Talvez tenha começado aquando do périplo pela América do Sul, talvez tenha começado numa qualquer garagem em que se estacionavam corpos ao invés de automóveis, talvez tivesse começado há muitos anos atrás e nenhum dos envolvidos ousasse confirmar, talvez fossem as mesmas insónias de agora a providenciar o raio da conversa. Não sei e também não interessa – localizar inícios só faz sentido quando temos um fim digno para o que nos propomos fazer, digo eu que, enquanto parte envolvida, podia ter feito mais alguma coisa mas também ambicionava receber mais e agi em conformidade.
Num qualquer cenário imaginário, regressava de um dos dois mais belos passeios por Buenos Aires. Revia as fotografias, inspirando enquanto passava de uma para a seguinte, de maneira a recordar todo o momento, como se o vivesse novamente. Reuni as melhores memórias, escolhi a audiência e publiquei, não dando mais importância ao momento, ainda saboreando o delicioso bife (que havia custado meio milhão de pesos). O telemóvel produziu um ruído, anunciando uma notificação, e lá estava ela. A mensagem era inocente e, se bem recordo, acerca dos dois estádios visitados no dia em causa.

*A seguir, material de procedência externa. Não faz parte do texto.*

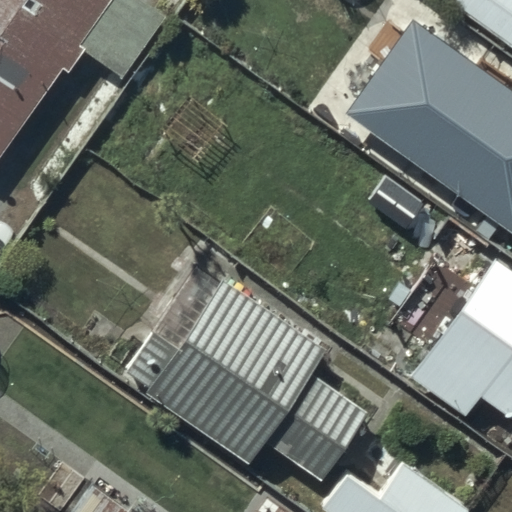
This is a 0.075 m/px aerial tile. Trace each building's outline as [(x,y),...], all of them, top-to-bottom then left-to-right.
[(96,0),(0,0),(0,132),(59,52),(64,56),(80,35),(74,31),(96,0)] [(161,5),(154,0),(100,0),(78,30),(120,61),(161,5)] [(511,34),(511,0),(459,0),(510,37),(511,34)] [(511,80),(408,7),(342,99),(511,219),(511,80)] [(497,217),(485,207),(474,220),(486,230),(497,217)] [(490,237),(475,226),(468,235),(483,246),(490,237)] [(511,260),(491,246),(407,365),(461,402),(476,380),(511,405),(511,260)] [(323,333),(194,247),(117,362),(246,448),(260,428),(318,466),(364,397),(306,358),(323,333)] [(456,511),(465,501),(400,455),(379,486),(345,462),(317,500),(333,511),(456,511)] [(137,511),(90,477),(64,511),(137,511)]
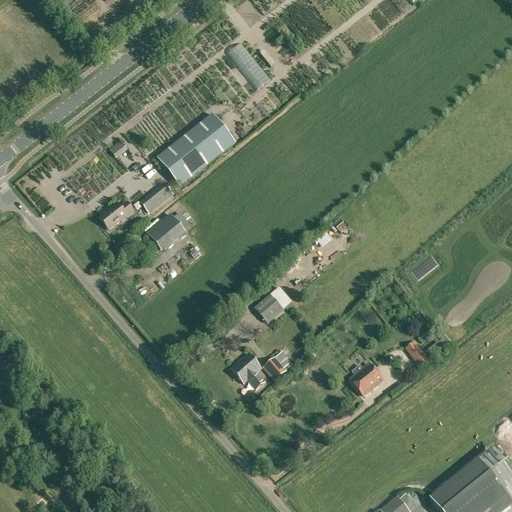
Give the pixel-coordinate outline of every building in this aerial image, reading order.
[(235,145),(212,116),(157,160),(179,188),(235,145)] [(154,209),(160,204),(152,195),(146,199),(154,209)] [(121,222),(133,213),(126,204),(120,209),(116,205),(109,210),(109,211),(99,219),(108,231),(120,222),(121,222)] [(183,232),(170,216),(147,235),(160,251),(183,232)] [(273,293),(253,310),(267,325),(286,308),(273,293)] [(255,392),(264,384),(256,374),(261,370),(248,355),(230,370),(243,385),(247,382),(255,392)] [(421,368),(429,362),(424,355),(416,361),(421,368)] [(286,372),(291,368),(284,360),(279,364),(275,359),(263,369),(274,382),(286,372)] [(4,363),(0,366),(0,371),(10,382),(16,377),(13,373),(17,369),(9,360),(5,364),(4,363)] [(355,377),(350,381),(363,397),(382,382),(369,365),(362,371),(359,367),(352,373),(355,377)] [(511,499),(479,459),(429,500),(439,511),(496,511),(511,500),(511,499)] [(406,511),(396,499),(381,511),(380,511),(406,511)]
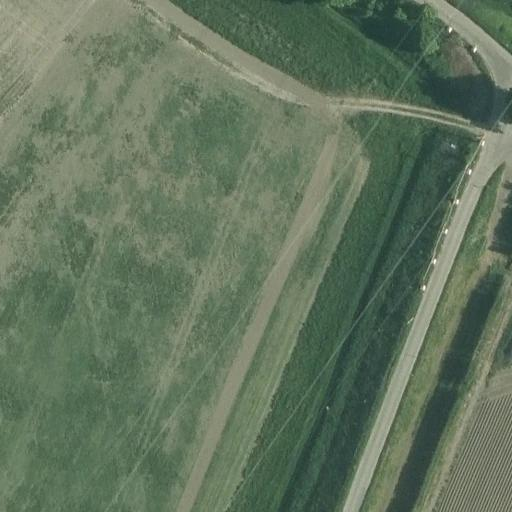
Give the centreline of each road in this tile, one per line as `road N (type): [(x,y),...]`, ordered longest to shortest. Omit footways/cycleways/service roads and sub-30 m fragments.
road 1 (unclassified): [(351,511),(493,152)]
road 2 (track): [(511,154),(492,245),(511,266)]
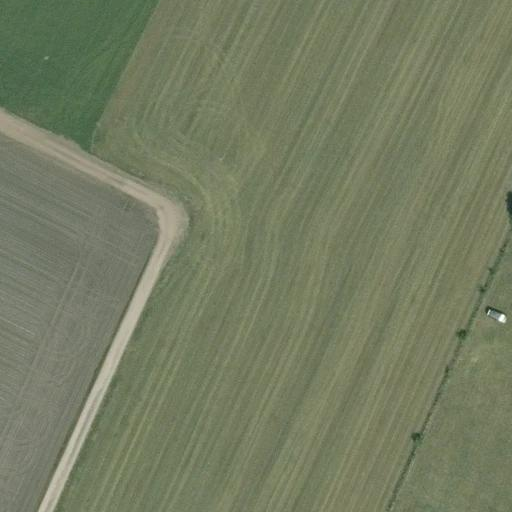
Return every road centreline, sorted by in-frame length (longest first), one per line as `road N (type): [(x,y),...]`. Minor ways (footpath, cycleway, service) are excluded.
road 1 (unclassified): [(45,511),(170,228),(171,212),(160,202)]
road 2 (track): [(160,202),(0,122)]
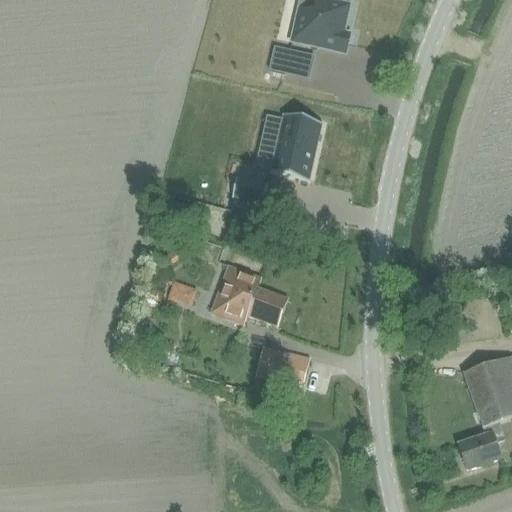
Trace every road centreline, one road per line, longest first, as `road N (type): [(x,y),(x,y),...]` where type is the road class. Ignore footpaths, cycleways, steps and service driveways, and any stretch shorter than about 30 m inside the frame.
road 1 (unclassified): [(398,511),(379,368),(381,254),(410,86),(444,0)]
road 2 (track): [(511,351),(379,368)]
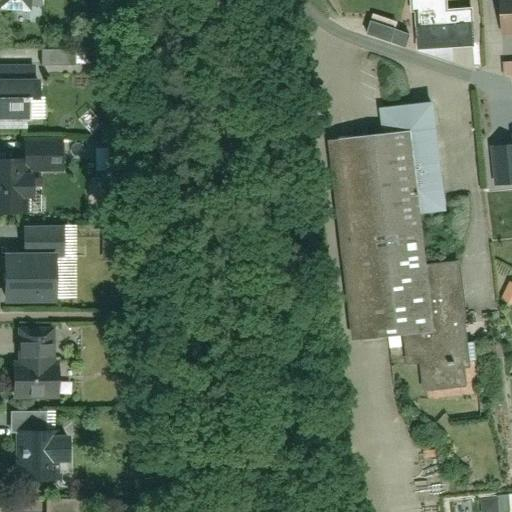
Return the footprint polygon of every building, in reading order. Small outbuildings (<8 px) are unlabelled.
[(30,0),(0,0),(0,14),(30,15),(30,0)] [(511,0),(500,0),(502,35),(511,34),(511,0)] [(39,87),(0,87),(0,125),(39,125),(39,87)] [(378,115),(380,144),(417,141),(425,218),(443,217),(433,111),(378,115)] [(380,144),(339,148),(356,350),(407,345),(437,342),(430,272),(425,218),(417,141),(380,144)] [(21,145),(21,161),(21,172),(65,171),(65,145),(21,145)] [(21,161),(0,161),(0,220),(22,220),(21,172),(21,161)] [(64,234),(22,235),(22,265),(56,265),(65,265),(64,234)] [(22,265),(4,266),(5,309),(57,308),(56,265),(22,265)] [(437,342),(407,345),(410,377),(425,376),(428,397),(473,393),(459,269),(430,272),(437,342)] [(13,364),(13,391),(58,391),(58,365),(52,365),(52,329),(18,329),(18,364),(13,364)] [(17,426),(17,481),(59,481),(59,457),(68,457),(68,432),(59,432),(59,426),(17,426)]
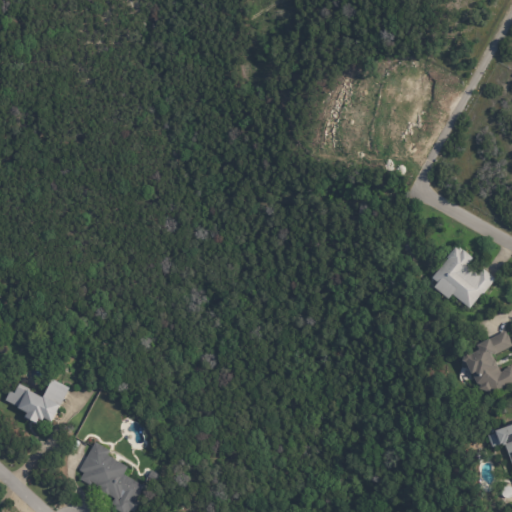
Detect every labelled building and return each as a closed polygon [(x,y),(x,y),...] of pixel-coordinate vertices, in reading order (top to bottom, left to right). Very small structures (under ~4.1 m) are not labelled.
[(484,272),(494,280),(482,295),(479,294),(467,310),(448,295),(444,300),(429,288),(433,283),(427,278),(445,259),(444,258),(452,248),(455,250),(456,248),(470,258),(464,266),(475,275),(481,269),(484,272)] [(39,332),(40,324),(48,325),(47,333),(39,332)] [(505,331),(505,333),(506,332),(507,335),(508,334),(511,341),(510,341),(511,346),(494,354),(492,352),(487,355),(489,360),(492,359),(495,367),(497,366),(500,372),(503,370),(503,369),(511,365),(511,382),(496,390),(491,389),(488,392),(478,389),(478,385),(475,384),(469,373),(467,374),(464,366),(458,364),(461,352),(467,353),(475,350),(473,345),(486,338),(486,339),(505,331)] [(71,391),(64,404),(65,404),(55,421),(47,417),(46,420),(42,418),(40,422),(29,416),(31,412),(6,399),(12,390),(17,392),(21,386),(31,390),(32,388),(48,397),(58,378),(74,387),(71,391)] [(511,459),(507,446),(506,446),(505,444),(494,448),(489,436),(499,433),(498,431),(511,426),(511,459)] [(105,446),(114,451),(111,456),(132,468),(128,476),(148,487),(140,501),(144,503),(139,511),(137,511),(134,510),(133,511),(122,511),(119,510),(120,508),(116,505),(119,500),(112,496),(112,497),(104,493),(106,490),(101,488),(102,486),(96,483),(94,487),(83,480),(86,474),(82,471),(99,443),(105,446)]
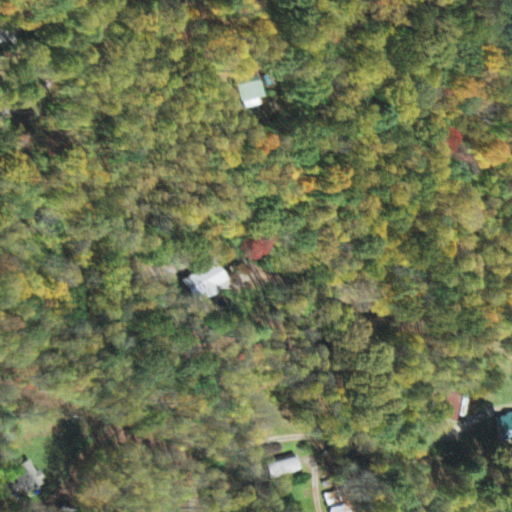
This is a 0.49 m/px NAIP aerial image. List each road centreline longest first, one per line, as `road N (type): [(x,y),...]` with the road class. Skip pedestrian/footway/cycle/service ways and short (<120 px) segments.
road 1 (residential): [(479,511),(447,476),(312,384),(293,323),(270,316)]
road 2 (residential): [(421,457),(384,458),(318,435),(251,443),(208,467),(197,511)]
road 3 (residential): [(106,0),(42,91),(0,110)]
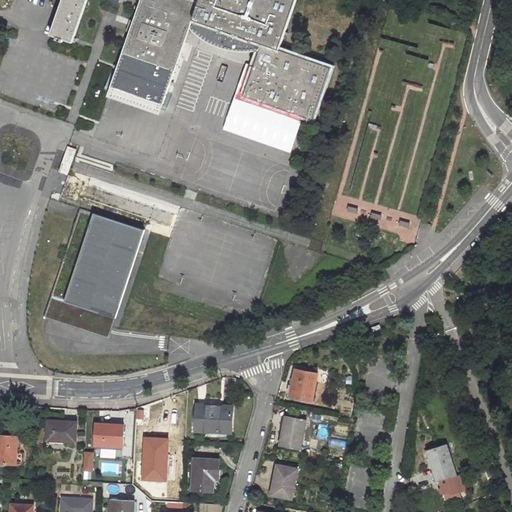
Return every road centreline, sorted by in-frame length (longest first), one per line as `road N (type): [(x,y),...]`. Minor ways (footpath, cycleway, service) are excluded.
road 1 (residential): [(0,384),(127,385),(264,347)]
road 2 (unclassified): [(382,511),(421,280)]
road 3 (residential): [(264,347),(421,280)]
road 4 (residential): [(235,511),(270,378),(264,347)]
road 5 (unclassified): [(511,149),(471,87),(490,0)]
road 6 (residential): [(421,280),(511,183)]
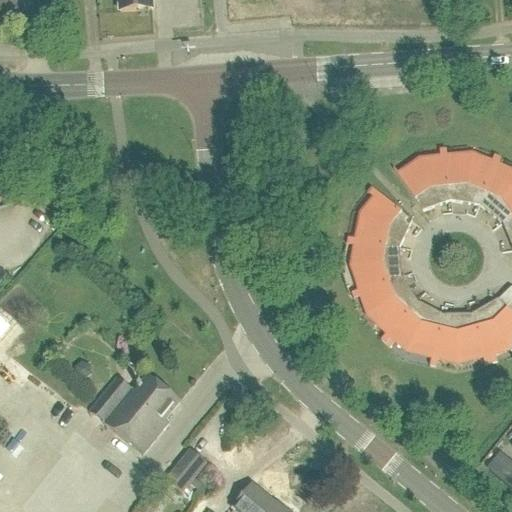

A última coisa que me apetecia, nesse dia específico e em todos os outros, num sentido geral, era debater futebol mas, a personagem em questão deve ter percebido, pois adicionou algo mais à mensagem inicial e, aí sim, o diálogo começou. Deitado na enorme cama do Panamericano, e tendo apenas caminhado uns duzentos metros desde o restaurante, respondi que o meu grande interesse não eram os estádios mas sim os bairros em que se inseriam. Havia atravessado a cidade inteira, com um magnífico taxista, marxista, cuja primeira história que me contou foi sobre a predisposição dele, quando soube que tinha um cliente no Panamericano (sendo marxista esperava encontrar um facho, da pior espécie, como há tantos na Argentina. Desenganou-se em alguns minutos).
Encostei a cabeça na almofada, o corpo debaixo do edredão, de calções de banho e tshirt vestidos (coisa típica de quem viaja de mochila), e notei que já tinha sido respondido. A conversa prolongou-se e recordo-me de dizer, baixinho para ninguém me ouvir, que ela devia gostar imenso da Argentina…Obviamente, encontramo-nos umas semanas depois – o tempo suficiente para acabar a excursão sul-americana e voltar – e descobri que o gosto, afinal, não era só pela Argentina. O tempo aproximou-nos e a falta dele afastou-nos mas, sem dúvida, foi uma das mais belas histórias de amor.